Leslie D. Michelson, chief executive of the foundation, said the group had done nothing wrong. "It's wonderful to look back with 20/20 hindsight and say 'you should have known' " about the product adulteration, he said. "Nobody did know."
The lawsuits could take years. Meanwhile, some people who took the products said their illusions about natural remedies have been shattered. One cost of the PC-SPES debacle, some families said, was that faith in the herbs kept some people from undergoing more conventional medical treatment that might have saved their lives. That may be the case with Murray Berk, the Long Island garment buyer. By the time PC-SPES was pulled from the market he had been on it for years, and his daughter said doctors advised them that the DES in the supplement had rendered his cancer resistant to more conventional treatment. He died last year.
"Giving people prescription drugs without their knowledge is insane," said his daughter, Shelley Martin, who once sold herbal products but has grown wary of them. "I just cannot believe it. It's total fraud."
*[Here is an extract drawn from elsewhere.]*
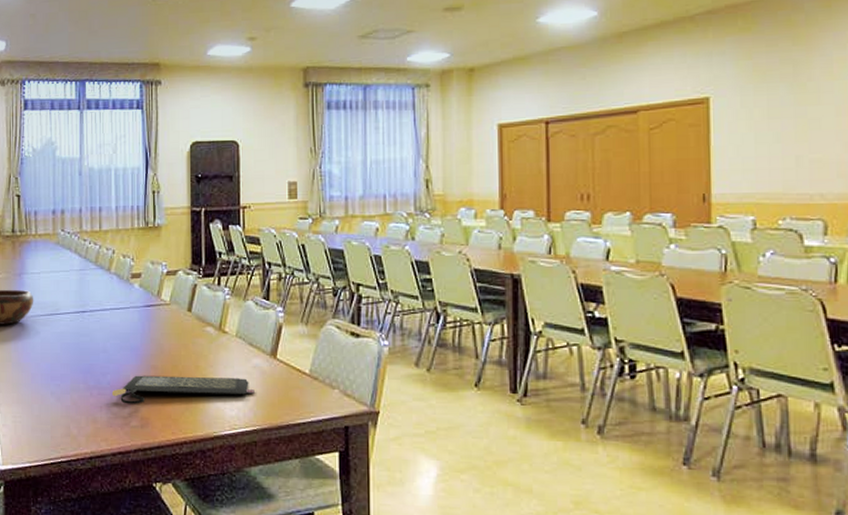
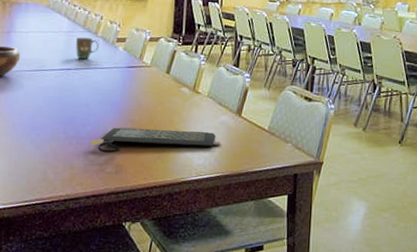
mug: none [88,276,113,299] -> present [75,38,99,59]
A California woman named Tatiana Palma was one of the people who took BotanicLab products and is now suing. She said she thought taking natural products would be safe and might help with her rheumatoid arthritis. But she and her husband, Charles Pell, now believe the pills contained prescription drugs that worsened several of her medical problems and caused a blind spot in one eye.
Sitting in a Santa Monica restaurant, she recently gazed toward a sunset over the Pacific Ocean and said she had learned a hard lesson. "The only herbs I am ever going to trust again," she said, "are the ones I grow in my own back yard."